A paralisação do DHS foi desencadeada quando o Congresso não conseguiu aprovar um projeto de lei de financiamento antes do prazo. O diretor do Gabinete de Gestão e Orçamento, Russell Vought, instruiu o DHS a começar a implementar planos de paralisação, informou a ABC News. Membros do Congresso deixaram Washington para um recesso de uma semana ou viajaram para o exterior para uma conferência de segurança. Trump indicou que estaria envolvido nas negociações de financiamento do DHS, de acordo com a ABC News.
Em outras notícias, o processo do Departamento de Justiça contra Harvard alega que a universidade reteve dados de admissão necessários para determinar se estava discriminando com base na raça, informou a ABC News. Esta ação segue as tentativas anteriores do governo Trump de cortar o financiamento federal para Harvard e bloquear a matrícula de estudantes internacionais devido a protestos no campus. Juízes federais bloquearam ambos os esforços.

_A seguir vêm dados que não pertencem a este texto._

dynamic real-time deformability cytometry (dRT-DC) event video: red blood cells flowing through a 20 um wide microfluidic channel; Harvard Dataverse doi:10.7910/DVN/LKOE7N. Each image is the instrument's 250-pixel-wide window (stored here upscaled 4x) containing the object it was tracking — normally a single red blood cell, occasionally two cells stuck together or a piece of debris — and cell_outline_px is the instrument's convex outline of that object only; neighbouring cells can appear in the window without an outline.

Adicionalmente, a Ring, da Amazon, decidiu encerrar sua parceria com a Flock Safety, uma empresa de vigilância, após enfrentar escrutínio sobre suas práticas de privacidade, de acordo com a BBC Technology. O acordo, anunciado em outubro, teria permitido que agências que trabalham com a Flock recuperassem vídeos capturados em dispositivos Ring para investigações. A decisão veio depois que um anúncio da Ring exibido durante o Super Bowl provocou ampla reação.

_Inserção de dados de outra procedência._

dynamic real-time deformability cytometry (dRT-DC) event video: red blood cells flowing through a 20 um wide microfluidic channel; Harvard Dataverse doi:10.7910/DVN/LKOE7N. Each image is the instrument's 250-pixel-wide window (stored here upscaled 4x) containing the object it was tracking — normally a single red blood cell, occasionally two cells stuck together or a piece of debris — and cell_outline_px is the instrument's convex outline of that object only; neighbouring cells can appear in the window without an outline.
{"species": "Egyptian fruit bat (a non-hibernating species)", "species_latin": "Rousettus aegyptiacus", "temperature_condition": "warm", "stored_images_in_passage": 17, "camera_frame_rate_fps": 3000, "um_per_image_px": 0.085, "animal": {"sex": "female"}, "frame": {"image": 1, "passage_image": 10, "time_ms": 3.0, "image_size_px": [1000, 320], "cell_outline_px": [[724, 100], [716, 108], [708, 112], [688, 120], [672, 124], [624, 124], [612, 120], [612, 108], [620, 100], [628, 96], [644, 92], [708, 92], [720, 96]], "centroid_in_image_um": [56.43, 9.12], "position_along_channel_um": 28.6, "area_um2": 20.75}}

Em desenvolvimentos relacionados, a versão do governo federal sobre um incidente envolvendo um agente do Immigration and Customs Enforcement (ICE) que atirou em Julio C. Sosa-Celis em Minneapolis foi questionada. Inicialmente, uma porta-voz do DHS afirmou que o agente atirou em legítima defesa após ser atacado. No entanto, a versão do governo mudou, e a versão inicial dos eventos "desmoronou completamente", de acordo com o NY Times.

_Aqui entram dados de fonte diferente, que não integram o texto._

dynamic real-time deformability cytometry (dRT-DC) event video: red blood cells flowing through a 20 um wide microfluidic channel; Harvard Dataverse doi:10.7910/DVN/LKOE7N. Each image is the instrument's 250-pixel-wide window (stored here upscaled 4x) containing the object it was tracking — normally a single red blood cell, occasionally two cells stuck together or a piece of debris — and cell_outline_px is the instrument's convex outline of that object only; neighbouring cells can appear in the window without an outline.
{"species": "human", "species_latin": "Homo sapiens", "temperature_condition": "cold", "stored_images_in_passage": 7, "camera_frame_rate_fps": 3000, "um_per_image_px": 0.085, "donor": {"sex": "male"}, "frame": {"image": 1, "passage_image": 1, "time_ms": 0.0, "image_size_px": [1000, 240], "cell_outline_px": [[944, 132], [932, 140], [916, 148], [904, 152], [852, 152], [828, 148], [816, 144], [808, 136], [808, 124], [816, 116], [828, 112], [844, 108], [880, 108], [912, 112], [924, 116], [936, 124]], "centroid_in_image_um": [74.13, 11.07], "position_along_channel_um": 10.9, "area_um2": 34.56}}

Além disso, um ensaio planejado de vacina contra hepatite B financiado pelos EUA na Guiné-Bissau foi criticado pela Organização Mundial da Saúde como "antiético", de acordo com a BBC World. O ensaio, financiado pelos Centros de Controle e Prevenção de Doenças dos EUA, teria envolvido milhares de recém-nascidos. A OMS expressou "preocupações significativas" sobre o plano, descrevendo a vacina de dose ao nascer como "uma intervenção de saúde pública eficaz e essencial, com um histórico comprovado".